==== INPUT DATA ====

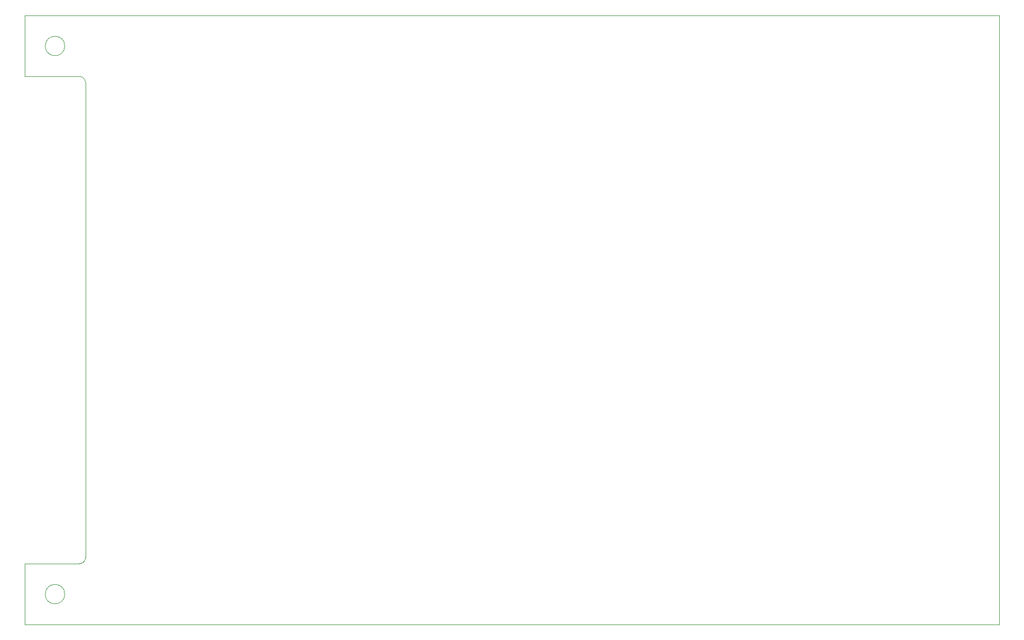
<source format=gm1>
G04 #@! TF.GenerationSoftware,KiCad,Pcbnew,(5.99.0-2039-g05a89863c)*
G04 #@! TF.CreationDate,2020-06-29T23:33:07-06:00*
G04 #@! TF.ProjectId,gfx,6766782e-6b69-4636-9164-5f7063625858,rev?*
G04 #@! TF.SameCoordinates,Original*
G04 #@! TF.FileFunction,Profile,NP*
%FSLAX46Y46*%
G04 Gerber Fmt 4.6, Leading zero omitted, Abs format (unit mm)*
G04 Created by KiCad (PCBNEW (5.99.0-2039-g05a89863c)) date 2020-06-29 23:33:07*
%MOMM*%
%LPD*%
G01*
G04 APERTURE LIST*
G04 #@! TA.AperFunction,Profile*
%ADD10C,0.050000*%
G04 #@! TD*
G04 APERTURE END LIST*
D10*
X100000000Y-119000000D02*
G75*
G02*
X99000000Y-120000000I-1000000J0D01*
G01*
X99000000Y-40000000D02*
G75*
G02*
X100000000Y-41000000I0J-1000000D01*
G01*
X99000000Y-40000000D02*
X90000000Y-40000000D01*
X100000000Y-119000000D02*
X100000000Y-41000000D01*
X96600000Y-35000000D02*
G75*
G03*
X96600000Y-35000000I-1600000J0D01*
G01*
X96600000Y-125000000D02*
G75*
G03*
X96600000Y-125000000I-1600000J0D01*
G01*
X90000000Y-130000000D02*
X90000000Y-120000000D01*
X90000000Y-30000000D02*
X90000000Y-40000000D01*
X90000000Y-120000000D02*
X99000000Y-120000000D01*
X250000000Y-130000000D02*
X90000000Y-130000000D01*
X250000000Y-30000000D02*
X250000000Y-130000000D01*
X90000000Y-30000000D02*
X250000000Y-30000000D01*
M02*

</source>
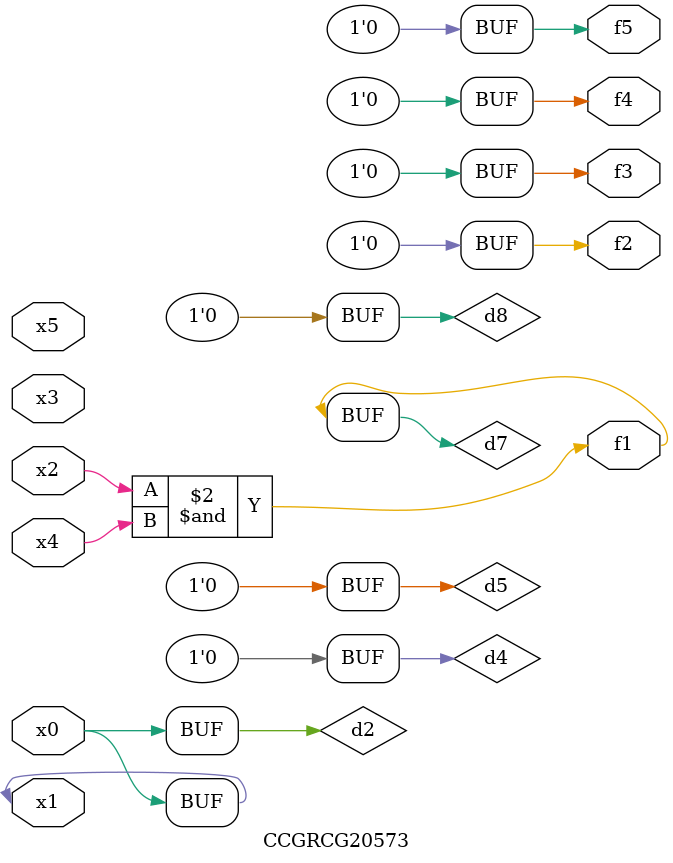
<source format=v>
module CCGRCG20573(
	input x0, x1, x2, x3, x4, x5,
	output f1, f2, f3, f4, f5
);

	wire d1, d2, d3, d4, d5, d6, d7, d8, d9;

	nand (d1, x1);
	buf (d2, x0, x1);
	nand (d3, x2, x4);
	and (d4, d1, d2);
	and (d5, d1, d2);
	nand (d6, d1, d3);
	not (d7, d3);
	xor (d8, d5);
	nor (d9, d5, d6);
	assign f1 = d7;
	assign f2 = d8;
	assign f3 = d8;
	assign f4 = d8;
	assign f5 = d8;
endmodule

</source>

====

PROMPT => In the entries, find the line containing "not (d7, d3);" and output it and all remaining lines exactly.

ANSWER TO THIS PROBLEM =>
	not (d7, d3);
	xor (d8, d5);
	nor (d9, d5, d6);
	assign f1 = d7;
	assign f2 = d8;
	assign f3 = d8;
	assign f4 = d8;
	assign f5 = d8;
endmodule

</source>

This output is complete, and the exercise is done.